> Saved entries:

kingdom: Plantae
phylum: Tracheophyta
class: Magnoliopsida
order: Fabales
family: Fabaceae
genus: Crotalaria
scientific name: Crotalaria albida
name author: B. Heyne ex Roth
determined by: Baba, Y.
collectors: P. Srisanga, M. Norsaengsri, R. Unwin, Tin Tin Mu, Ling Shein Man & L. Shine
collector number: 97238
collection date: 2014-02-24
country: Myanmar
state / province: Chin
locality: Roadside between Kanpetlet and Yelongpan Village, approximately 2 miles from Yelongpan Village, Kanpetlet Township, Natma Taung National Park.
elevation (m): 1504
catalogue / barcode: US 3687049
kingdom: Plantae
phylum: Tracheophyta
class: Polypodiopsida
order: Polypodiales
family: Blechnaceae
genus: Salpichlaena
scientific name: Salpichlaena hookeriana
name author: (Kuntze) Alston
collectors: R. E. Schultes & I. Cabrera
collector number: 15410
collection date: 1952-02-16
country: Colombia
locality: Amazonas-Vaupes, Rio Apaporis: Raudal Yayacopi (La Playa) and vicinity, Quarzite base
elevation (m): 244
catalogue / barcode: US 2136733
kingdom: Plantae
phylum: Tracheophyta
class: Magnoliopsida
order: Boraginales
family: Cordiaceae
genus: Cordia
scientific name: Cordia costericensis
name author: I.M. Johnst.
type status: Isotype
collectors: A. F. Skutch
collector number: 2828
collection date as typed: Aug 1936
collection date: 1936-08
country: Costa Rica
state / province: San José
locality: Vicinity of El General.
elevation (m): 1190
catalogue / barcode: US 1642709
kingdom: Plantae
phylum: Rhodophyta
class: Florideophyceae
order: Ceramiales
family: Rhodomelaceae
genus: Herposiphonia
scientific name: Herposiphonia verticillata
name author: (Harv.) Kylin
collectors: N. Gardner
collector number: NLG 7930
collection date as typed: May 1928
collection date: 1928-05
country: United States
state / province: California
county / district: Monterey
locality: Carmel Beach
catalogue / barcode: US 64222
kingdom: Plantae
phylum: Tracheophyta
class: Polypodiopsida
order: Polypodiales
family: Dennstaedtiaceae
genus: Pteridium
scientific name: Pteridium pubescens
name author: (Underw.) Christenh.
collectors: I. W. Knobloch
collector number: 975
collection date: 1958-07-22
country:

> STATED EXERCISE:
Copy out each line of the records that contains the word "number". The match is case-sensitive.

> EXPECTED OUTPUT:
collector number: 97238
collector number: 15410
collector number: 2828
collector number: NLG 7930
collector number: 975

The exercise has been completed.